1. What is the direction of the electric field between two parallel plates?

The electric field between two parallel plates is always perpendicular to the plates. It points from the positive plate to the negative plate.

2. Does the direction of the electric field change if the plates are charged with opposite charges?

Yes, the direction of the electric field will change if the plates are charged with opposite charges. The electric field will still be perpendicular to the plates, but it will now point from the positively charged plate to the negatively charged plate.

3. How does the distance between the plates affect the direction of the electric field?

The distance between the plates has no effect on the direction of the electric field.

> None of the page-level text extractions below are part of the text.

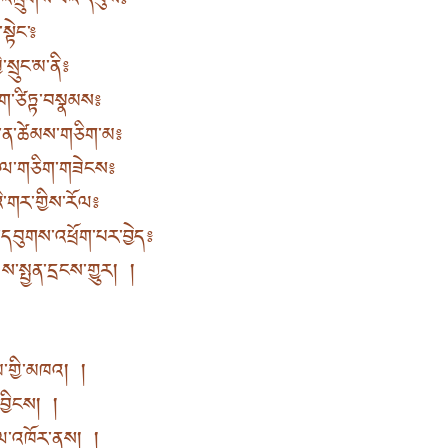
ང་འཁྲུགས་པའི་དབུས༔
སྟེང་༔
་སྲུང་མ་ནི༔
ྱུག་ཙིཏྟ་བསྣམས༔
་ན་ཚེམས་གཅིག་མ༔
་རལ་གཅིག་གཟེངས༔
ི་གར་གྱིས་རོལ༔
་དབུགས་འཕྲོག་པར་བྱེད༔
ས་སྤྱན་དྲངས་གྱུར། །
ུམ་གྱི་མཁའ། །
དབྱིངས། །
ྱིལ་འཁོར་ནས། །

The electric field will always be perpendicular to the plates, regardless of the distance between them.

4. Is the direction of the electric field the same inside and outside of the plates?

No, the direction of the electric field is different inside and outside of the plates. Inside the plates, the electric field is perpendicular to the plates and points from the positive to the negative plate. Outside the plates, the electric field is perpendicular to the surface of the plates and points away from the plates in all directions.

5. How is the direction of the electric field related to the potential difference between the plates?

The direction of the electric field is related to the potential difference between the plates through the equation E = V/d, where E is the electric field, V is the potential difference, and d is the distance between the plates. The electric field always points from a higher potential to a lower potential.